WHAT YOU SHOULD DO:
In the vdsm bug report, which ifcfg files are kept when all the others are deleted in the reproduction steps?
___ SUPPLIED TEXT
Created attachment 1066236 [details] Logs Description of problem: Vdsm should recover ifcfg files in case there are no longer exist and recover all networks on the server. In case that ifcfg files are removed/missing/deleted for any reason, vdsm should recover them on boot and restore all networks. Version-Release number of selected component (if applicable): 3.6.0-0.12.master.el6 vdsm-4.17.3-1.el7ev.noarch Steps to Reproduce: 1. Install clean rhel 7.2 in rhev-m 3.6 latest 2. Configure some networks on host via Setup Networks 3. Delete all ifcfg files, except the ifcfg-lo, ifcfg-ovirtmgmt and the NICs ifcfg that the management network attached to 4. Reboot server Actual results: All networks are missing, except the management network, host got ip, but is in non-responsive state. Vdsm didn't recovered the ifcfg files on boot and couldn't restore networks on server. Expected results: Vdsm should recover ifcfg files in case they are missing and restore all networks.
______
___ RECORDS PROVIDED
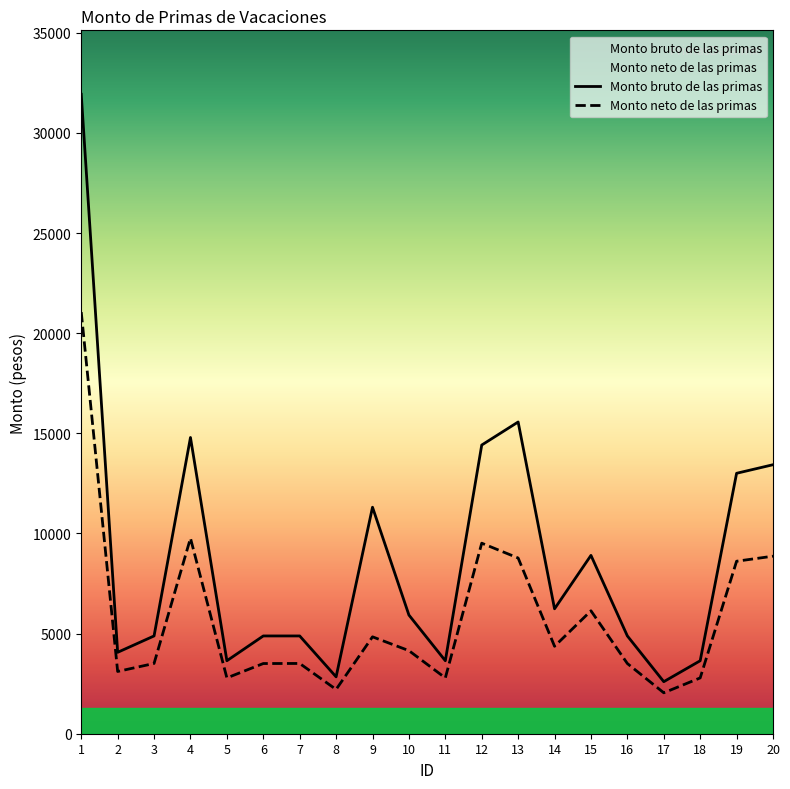

Between 9 and 18, which is larger?

9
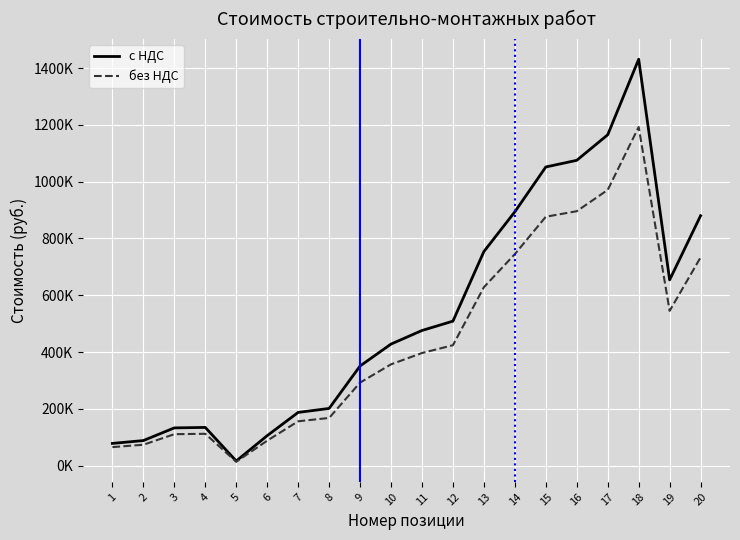

What is the value of the без НДС point at the 8th from the left?

167864.2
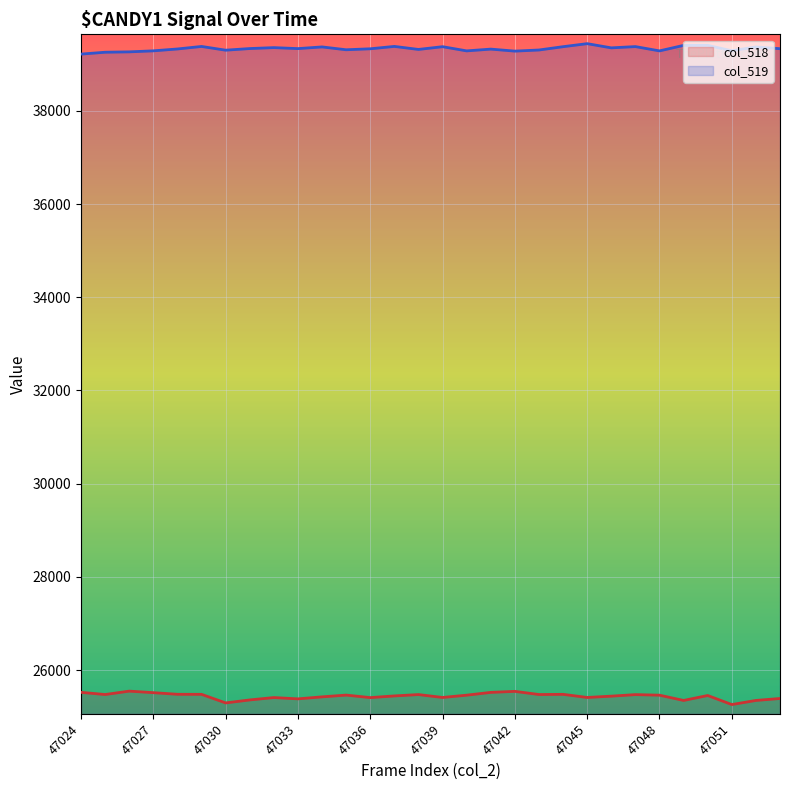

True or false: col_519 and col_518 intersect in this chart.

False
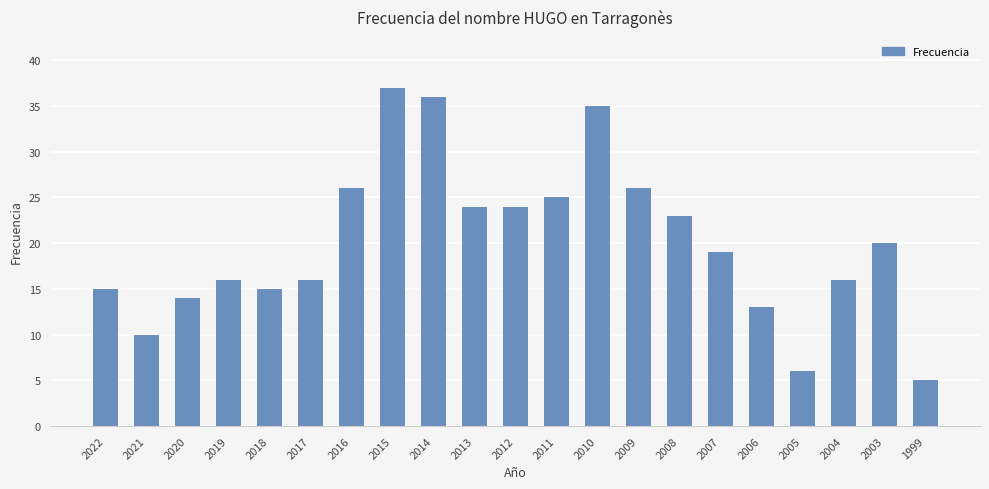

At which label does the data first exceed 19?

2016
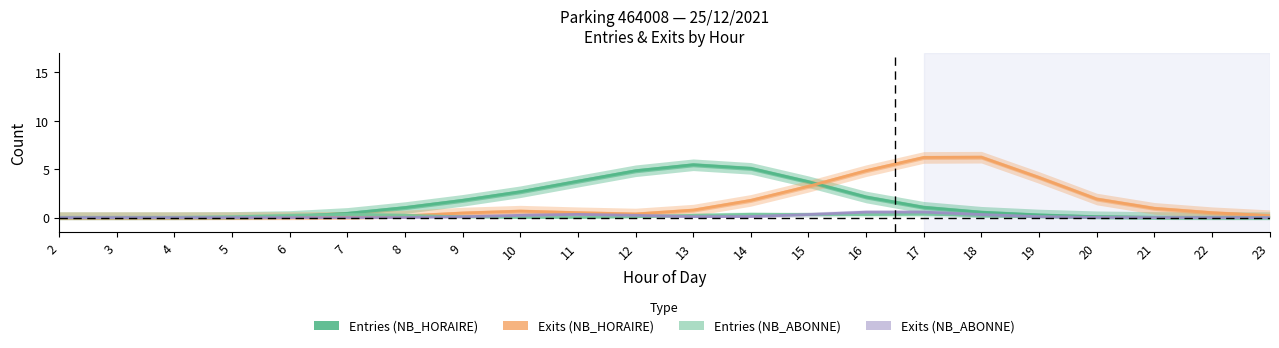

How many positive values does the ENTREES_NB_ABONNE series have?

21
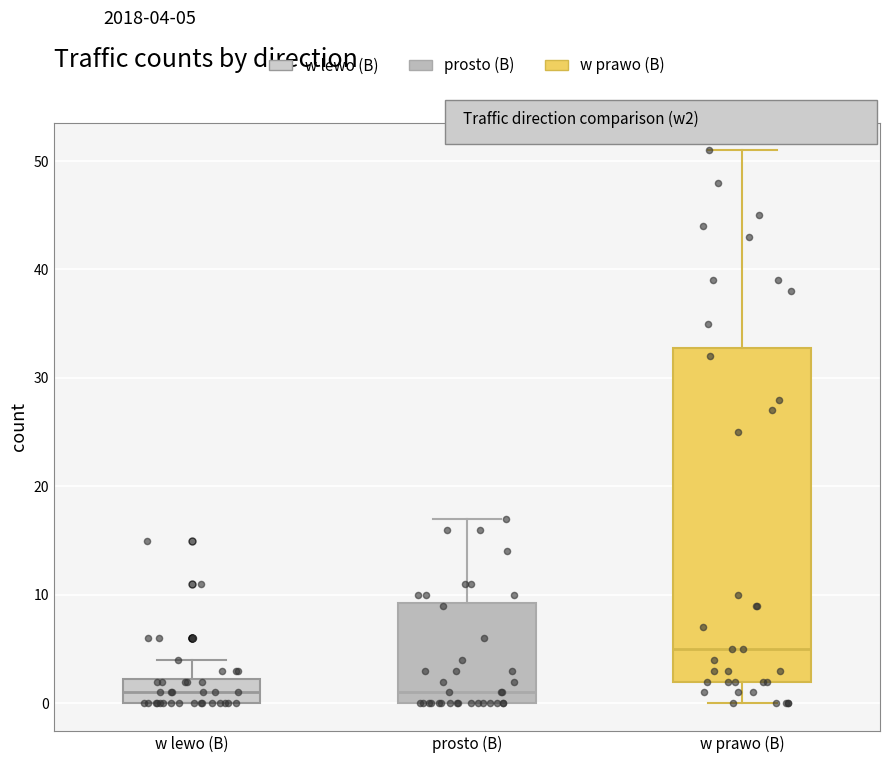

Comparing the boxes themselves (not the whiskers), which one is the tallest?

w prawo (B)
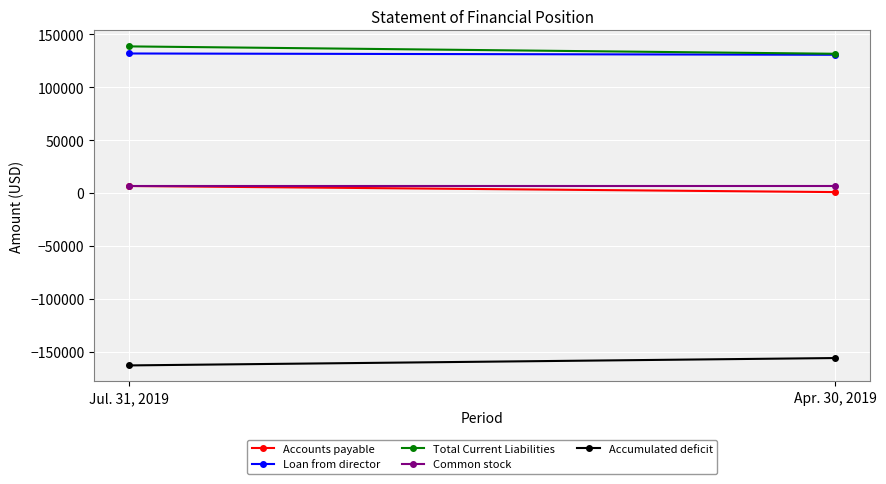

What is the label of the 1st point from the right?

Apr. 30, 2019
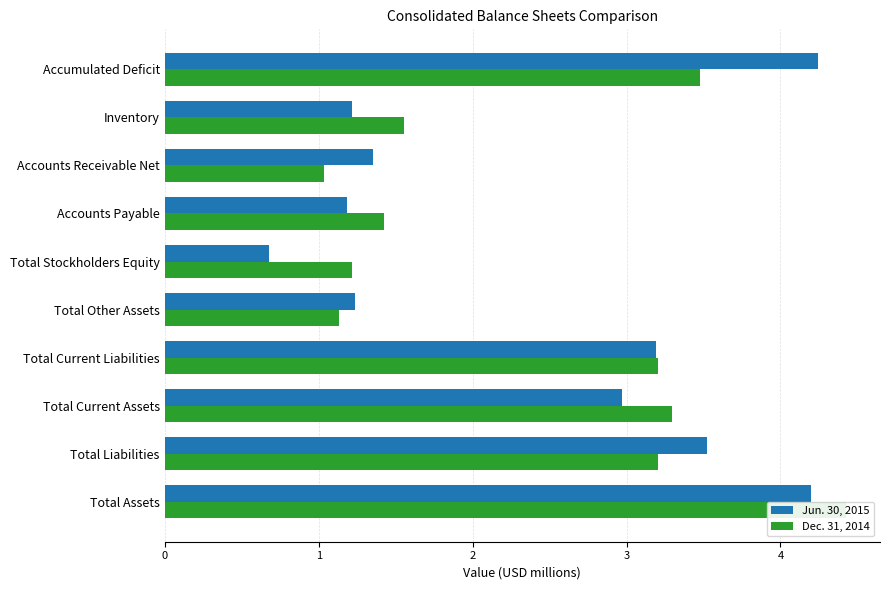

What is the sum of the Dec. 31, 2014 values at Total Liabilities and Total Current Assets?

6.5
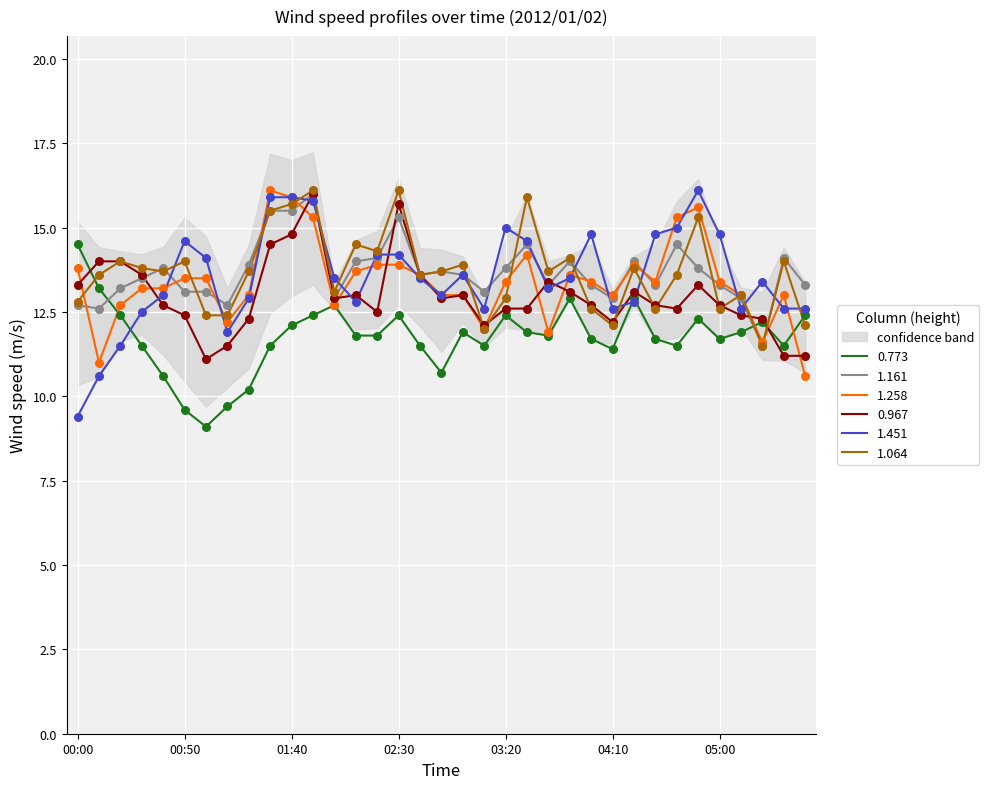

Which series contains the lowest Y value?

0.773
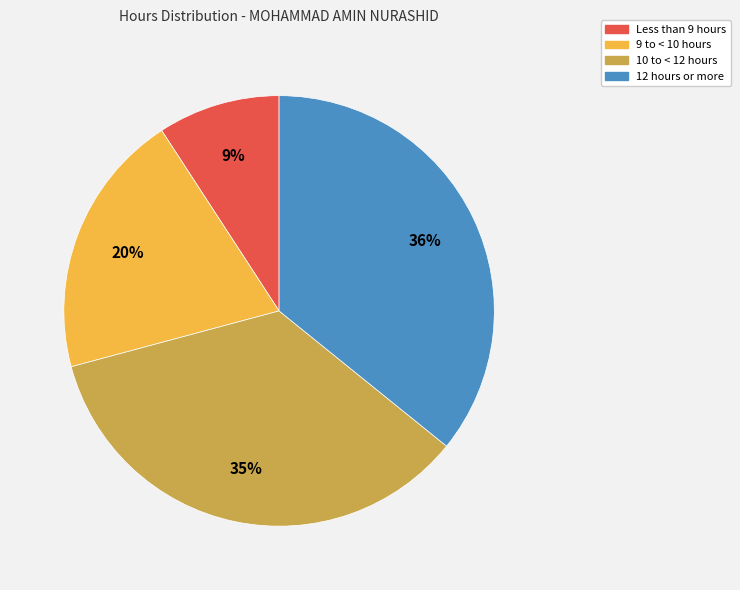

To the nearest percent, what is the average slice percentage?

25%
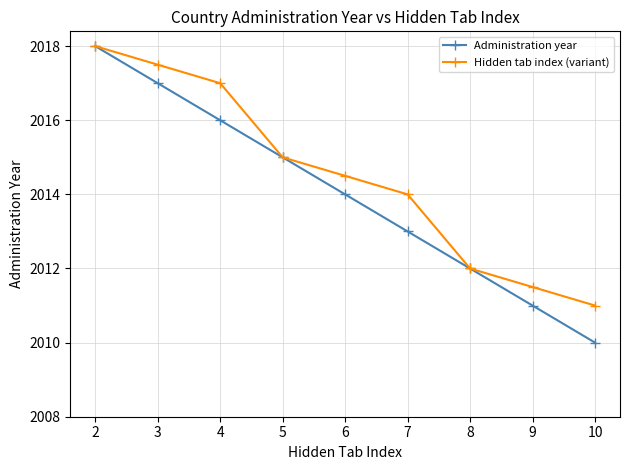

The value of Administration year at 10 is 2010.0. True or false?

True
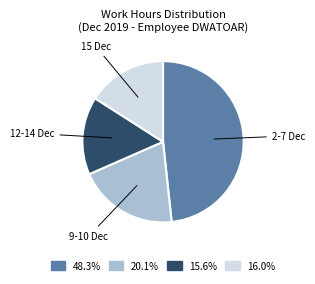

Does any single category account for the majority?

No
______
SOLUTION TO THIS TASK:
The ifcfg-lo file, the ifcfg-ovirtmgmt file, and the ifcfg files of the NICs that the management network is attached to.